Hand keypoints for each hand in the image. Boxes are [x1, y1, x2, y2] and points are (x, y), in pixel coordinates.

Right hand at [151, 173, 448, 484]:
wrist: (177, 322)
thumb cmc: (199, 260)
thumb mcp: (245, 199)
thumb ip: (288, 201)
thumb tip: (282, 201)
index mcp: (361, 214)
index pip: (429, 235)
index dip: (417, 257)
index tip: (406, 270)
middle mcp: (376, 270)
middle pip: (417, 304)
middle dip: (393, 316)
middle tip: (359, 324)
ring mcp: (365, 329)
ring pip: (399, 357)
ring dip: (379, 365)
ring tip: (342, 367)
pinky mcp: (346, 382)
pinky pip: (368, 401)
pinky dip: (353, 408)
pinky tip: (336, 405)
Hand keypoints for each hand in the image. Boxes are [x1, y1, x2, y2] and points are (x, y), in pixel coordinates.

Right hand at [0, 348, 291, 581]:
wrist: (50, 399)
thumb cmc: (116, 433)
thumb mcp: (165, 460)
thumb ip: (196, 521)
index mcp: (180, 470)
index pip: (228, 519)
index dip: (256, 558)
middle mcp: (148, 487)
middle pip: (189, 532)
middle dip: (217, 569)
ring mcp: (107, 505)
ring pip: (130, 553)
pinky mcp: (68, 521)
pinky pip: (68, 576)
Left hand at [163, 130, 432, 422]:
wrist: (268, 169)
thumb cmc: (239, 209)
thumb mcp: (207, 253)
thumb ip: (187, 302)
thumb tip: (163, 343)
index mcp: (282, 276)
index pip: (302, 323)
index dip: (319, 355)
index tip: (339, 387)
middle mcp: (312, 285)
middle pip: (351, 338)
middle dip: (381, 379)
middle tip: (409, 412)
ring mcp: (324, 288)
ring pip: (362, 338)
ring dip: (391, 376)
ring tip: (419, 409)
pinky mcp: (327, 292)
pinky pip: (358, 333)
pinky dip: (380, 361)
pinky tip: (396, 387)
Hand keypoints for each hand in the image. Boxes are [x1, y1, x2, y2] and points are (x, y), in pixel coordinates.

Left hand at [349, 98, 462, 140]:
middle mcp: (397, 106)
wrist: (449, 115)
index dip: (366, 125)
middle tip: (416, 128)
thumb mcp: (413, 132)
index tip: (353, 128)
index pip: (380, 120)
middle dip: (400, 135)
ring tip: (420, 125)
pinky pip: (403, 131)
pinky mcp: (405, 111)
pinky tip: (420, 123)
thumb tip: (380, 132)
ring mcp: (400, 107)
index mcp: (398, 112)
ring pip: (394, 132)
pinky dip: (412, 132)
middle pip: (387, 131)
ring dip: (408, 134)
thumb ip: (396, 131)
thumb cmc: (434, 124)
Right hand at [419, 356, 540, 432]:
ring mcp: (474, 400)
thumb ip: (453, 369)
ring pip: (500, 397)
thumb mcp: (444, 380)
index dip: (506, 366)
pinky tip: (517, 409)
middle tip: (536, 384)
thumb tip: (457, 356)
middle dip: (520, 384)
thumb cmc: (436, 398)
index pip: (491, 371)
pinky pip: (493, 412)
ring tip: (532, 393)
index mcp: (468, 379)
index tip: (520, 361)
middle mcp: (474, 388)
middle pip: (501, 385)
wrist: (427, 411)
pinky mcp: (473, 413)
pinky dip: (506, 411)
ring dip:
====
> **WHAT IS BEING ASKED**
Retype word for word everything in the listing above from the line that holds "middle dip: (393, 316)" down to the line that holds "pinky tip: (396, 387)". Keep both end lines and leave out the rest.

> **EXPECTED OUTPUT**
middle dip: (393, 316)
middle tip: (359, 324)
ring mcp: (365, 329)
ring pip: (399, 357)
ring dip: (379, 365)
ring tip: (342, 367)
pinky mcp: (346, 382)
pinky pip: (368, 401)
pinky dip: (353, 408)
pinky tip: (336, 405)
Hand keypoints for each hand in the image. Boxes are [x1, y1, x2, y2] and points are (x, y), in pixel coordinates.

Right hand at [0, 348, 291, 581]:
wrist: (50, 399)
thumb cmc: (116, 433)
thumb mcp: (165, 460)
thumb ip: (196, 521)
index mcp: (180, 470)
index pip: (228, 519)
index dip: (256, 558)
middle mcp: (148, 487)
middle pip: (189, 532)
middle dip: (217, 569)
ring mcp: (107, 505)
ring pip: (130, 553)
pinky mcp: (68, 521)
pinky pip: (68, 576)
Left hand at [163, 130, 432, 422]:
wrist: (268, 169)
thumb cmc: (239, 209)
thumb mcp: (207, 253)
thumb ip: (187, 302)
thumb tip: (163, 343)
index mcp: (282, 276)
index pip: (302, 323)
index dip: (319, 355)
index tip: (339, 387)
middle mcp: (312, 285)
middle pip: (351, 338)
middle dip: (381, 379)
middle tip: (409, 412)
ring mcp: (324, 288)
ring pip: (362, 338)
ring dip: (391, 376)
ring tip: (419, 409)
pinky mcp: (327, 292)
pinky pip: (358, 333)
pinky dip: (380, 361)
pinky tip: (396, 387)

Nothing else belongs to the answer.